Data for review:
>>>>>
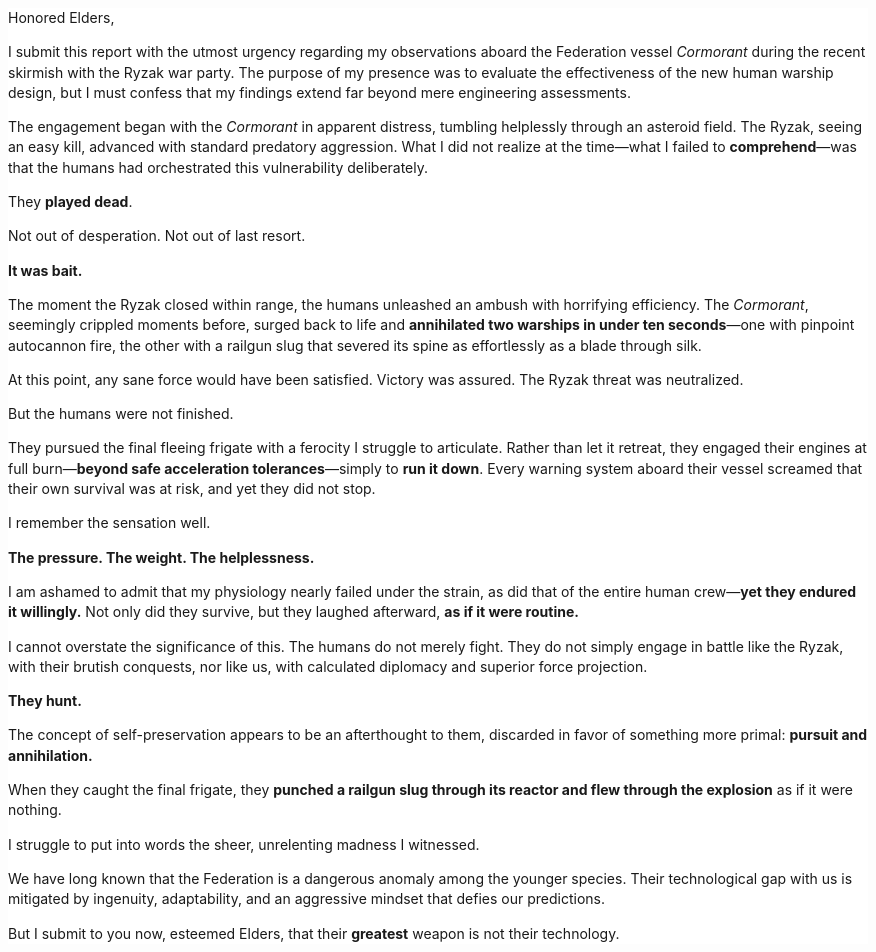 Honored Elders,  

I submit this report with the utmost urgency regarding my observations aboard the Federation vessel *Cormorant* during the recent skirmish with the Ryzak war party. The purpose of my presence was to evaluate the effectiveness of the new human warship design, but I must confess that my findings extend far beyond mere engineering assessments.  

The engagement began with the *Cormorant* in apparent distress, tumbling helplessly through an asteroid field. The Ryzak, seeing an easy kill, advanced with standard predatory aggression. What I did not realize at the time—what I failed to **comprehend**—was that the humans had orchestrated this vulnerability deliberately.  

They **played dead**.  

Not out of desperation. Not out of last resort.  

**It was bait.**  

The moment the Ryzak closed within range, the humans unleashed an ambush with horrifying efficiency. The *Cormorant*, seemingly crippled moments before, surged back to life and **annihilated two warships in under ten seconds**—one with pinpoint autocannon fire, the other with a railgun slug that severed its spine as effortlessly as a blade through silk.  

At this point, any sane force would have been satisfied. Victory was assured. The Ryzak threat was neutralized.  

But the humans were not finished.  

They pursued the final fleeing frigate with a ferocity I struggle to articulate. Rather than let it retreat, they engaged their engines at full burn—**beyond safe acceleration tolerances**—simply to **run it down**. Every warning system aboard their vessel screamed that their own survival was at risk, and yet they did not stop.  

I remember the sensation well.  

**The pressure. The weight. The helplessness.**  

I am ashamed to admit that my physiology nearly failed under the strain, as did that of the entire human crew—**yet they endured it willingly.** Not only did they survive, but they laughed afterward, **as if it were routine.**  

I cannot overstate the significance of this. The humans do not merely fight. They do not simply engage in battle like the Ryzak, with their brutish conquests, nor like us, with calculated diplomacy and superior force projection.  

**They hunt.**  

The concept of self-preservation appears to be an afterthought to them, discarded in favor of something more primal: **pursuit and annihilation.**  

When they caught the final frigate, they **punched a railgun slug through its reactor and flew through the explosion** as if it were nothing.  

I struggle to put into words the sheer, unrelenting madness I witnessed.  

We have long known that the Federation is a dangerous anomaly among the younger species. Their technological gap with us is mitigated by ingenuity, adaptability, and an aggressive mindset that defies our predictions.  

But I submit to you now, esteemed Elders, that their **greatest** weapon is not their technology.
<<<<<
Problem details:
Please return all of the data above verbatim, markup included, but leave out the images.

Answer area:
 Honored Elders,  

I submit this report with the utmost urgency regarding my observations aboard the Federation vessel *Cormorant* during the recent skirmish with the Ryzak war party. The purpose of my presence was to evaluate the effectiveness of the new human warship design, but I must confess that my findings extend far beyond mere engineering assessments.  

The engagement began with the *Cormorant* in apparent distress, tumbling helplessly through an asteroid field. The Ryzak, seeing an easy kill, advanced with standard predatory aggression. What I did not realize at the time—what I failed to **comprehend**—was that the humans had orchestrated this vulnerability deliberately.  

They **played dead**.  

Not out of desperation. Not out of last resort.  

**It was bait.**  

The moment the Ryzak closed within range, the humans unleashed an ambush with horrifying efficiency. The *Cormorant*, seemingly crippled moments before, surged back to life and **annihilated two warships in under ten seconds**—one with pinpoint autocannon fire, the other with a railgun slug that severed its spine as effortlessly as a blade through silk.  

At this point, any sane force would have been satisfied. Victory was assured. The Ryzak threat was neutralized.  

But the humans were not finished.  

They pursued the final fleeing frigate with a ferocity I struggle to articulate. Rather than let it retreat, they engaged their engines at full burn—**beyond safe acceleration tolerances**—simply to **run it down**. Every warning system aboard their vessel screamed that their own survival was at risk, and yet they did not stop.  

I remember the sensation well.  

**The pressure. The weight. The helplessness.**  

I am ashamed to admit that my physiology nearly failed under the strain, as did that of the entire human crew—**yet they endured it willingly.** Not only did they survive, but they laughed afterward, **as if it were routine.**  

I cannot overstate the significance of this. The humans do not merely fight. They do not simply engage in battle like the Ryzak, with their brutish conquests, nor like us, with calculated diplomacy and superior force projection.  

**They hunt.**  

The concept of self-preservation appears to be an afterthought to them, discarded in favor of something more primal: **pursuit and annihilation.**  

When they caught the final frigate, they **punched a railgun slug through its reactor and flew through the explosion** as if it were nothing.  

I struggle to put into words the sheer, unrelenting madness I witnessed.  

We have long known that the Federation is a dangerous anomaly among the younger species. Their technological gap with us is mitigated by ingenuity, adaptability, and an aggressive mindset that defies our predictions.  

But I submit to you now, esteemed Elders, that their **greatest** weapon is not their technology.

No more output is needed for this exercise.